1. Development of a Data Processing Pipeline
This custom-built data processing pipeline was created to combine historical, static and live data into valuable output during testruns and races.
A first process captures live test data to make it available for historical and live analysis further down the pipeline.
One of the other pipeline building blocks is a data cleaning process in which (live and historical) testrun data is cleaned and restructured into a unified data format that allows easy data processing.
Another process joins the different datastreams with static data (aerodynamic wind tunnel tests and CAD simulations) in order to calculate KPIs on the fly.

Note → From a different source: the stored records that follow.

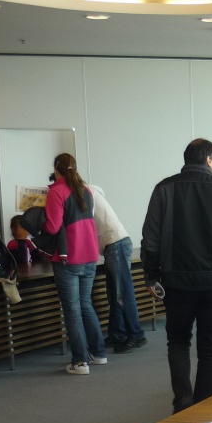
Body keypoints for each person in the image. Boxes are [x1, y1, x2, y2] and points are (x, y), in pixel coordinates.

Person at [141, 138, 212, 414]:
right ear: (208, 160)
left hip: (175, 281)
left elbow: (150, 239)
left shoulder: (164, 189)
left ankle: (182, 402)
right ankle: (203, 407)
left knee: (178, 341)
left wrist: (151, 276)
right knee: (210, 348)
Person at [43, 153, 107, 376]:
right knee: (85, 305)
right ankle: (99, 353)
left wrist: (38, 220)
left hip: (68, 257)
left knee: (72, 311)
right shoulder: (86, 190)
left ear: (56, 169)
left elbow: (52, 227)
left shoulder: (56, 192)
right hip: (90, 255)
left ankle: (80, 362)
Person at [89, 184, 147, 354]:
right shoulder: (90, 191)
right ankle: (117, 334)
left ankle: (136, 334)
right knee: (115, 294)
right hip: (115, 244)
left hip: (116, 244)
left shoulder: (84, 192)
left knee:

Besides a unified data processing pipeline, Klarrio wants to assure that future car sensors and/or different live data sources are easily coupled to the new data pipeline.
2. Future oriented approach
On the ingest layer of the data processing pipeline, Klarrio implemented an MQTT broker such that all live sensor data is residing on that messaging layer. In the future, new additional sensors can now be coupled to the pipeline by publishing their data onto a specific MQTT topic.
Klarrio believes that a future oriented data approach does not cease with data engineering; also upcoming data science aspirations are planned. Consequently, to develop new analytical models beyond the current scope, new sets of data need to be collected. Therefore custom data scrapers were implemented to collect different sets of weather data: weather forecasts and satellite imagery.
3. Data science facilitating tools
The data processing pipeline is the backbone providing insights into different race KPIs to determine an optimal race strategy. Defining this optimal race strategy is based on an iterative process. To facilitate this iterative process a replay functionality was added as a service to the data processing pipeline. Furthermore, this replay functionality is helpful when the race strategist wants to train with the provided tools to prepare for upcoming races. The race strategies are based on machine learning models. Therefore this pipeline has a functionality to easily swap (new) trained models into production.
To visualize different race KPIs and play with (new) trained AI models, an interactive dashboard was created.